# Problem to solve
What number of lines in the records below hold the word "information"? Give that number alone.

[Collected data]
+ + + + + + +
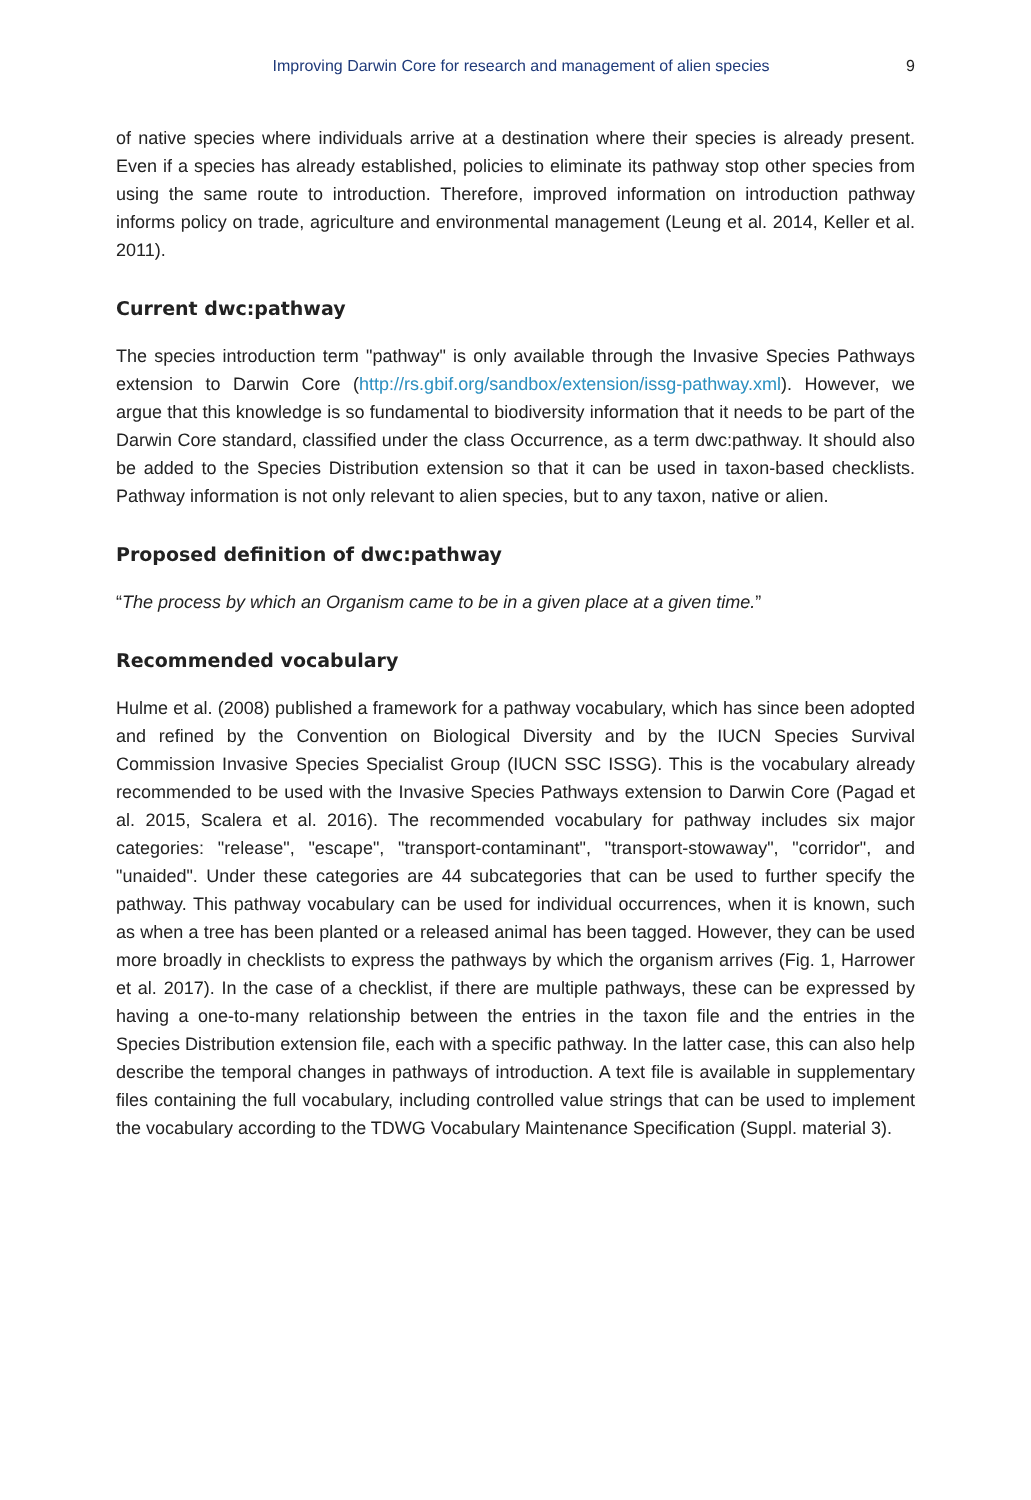Improving Darwin Core for research and management of alien species 9
of native species where individuals arrive at a destination where their species is already present. Even if a species has already established, policies to eliminate its pathway stop other species from using the same route to introduction. Therefore, improved information on introduction pathway informs policy on trade, agriculture and environmental management (Leung et al. 2014, Keller et al. 2011).
Current dwc:pathway
The species introduction term "pathway" is only available through the Invasive Species Pathways extension to Darwin Core (http://rs.gbif.org/sandbox/extension/issg-pathway.xml). However, we argue that this knowledge is so fundamental to biodiversity information that it needs to be part of the Darwin Core standard, classified under the class Occurrence, as a term dwc:pathway. It should also be added to the Species Distribution extension so that it can be used in taxon-based checklists. Pathway information is not only relevant to alien species, but to any taxon, native or alien.
Proposed definition of dwc:pathway
“The process by which an Organism came to be in a given place at a given time.”
Recommended vocabulary
Hulme et al. (2008) published a framework for a pathway vocabulary, which has since been adopted and refined by the Convention on Biological Diversity and by the IUCN Species Survival Commission Invasive Species Specialist Group (IUCN SSC ISSG). This is the vocabulary already recommended to be used with the Invasive Species Pathways extension to Darwin Core (Pagad et al. 2015, Scalera et al. 2016). The recommended vocabulary for pathway includes six major categories: "release", "escape", "transport-contaminant", "transport-stowaway", "corridor", and "unaided". Under these categories are 44 subcategories that can be used to further specify the pathway. This pathway vocabulary can be used for individual occurrences, when it is known, such as when a tree has been planted or a released animal has been tagged. However, they can be used more broadly in checklists to express the pathways by which the organism arrives (Fig. 1, Harrower et al. 2017). In the case of a checklist, if there are multiple pathways, these can be expressed by having a one-to-many relationship between the entries in the taxon file and the entries in the Species Distribution extension file, each with a specific pathway. In the latter case, this can also help describe the temporal changes in pathways of introduction. A text file is available in supplementary files containing the full vocabulary, including controlled value strings that can be used to implement the vocabulary according to the TDWG Vocabulary Maintenance Specification (Suppl. material 3).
+ + + + + + +
# Problem solution
2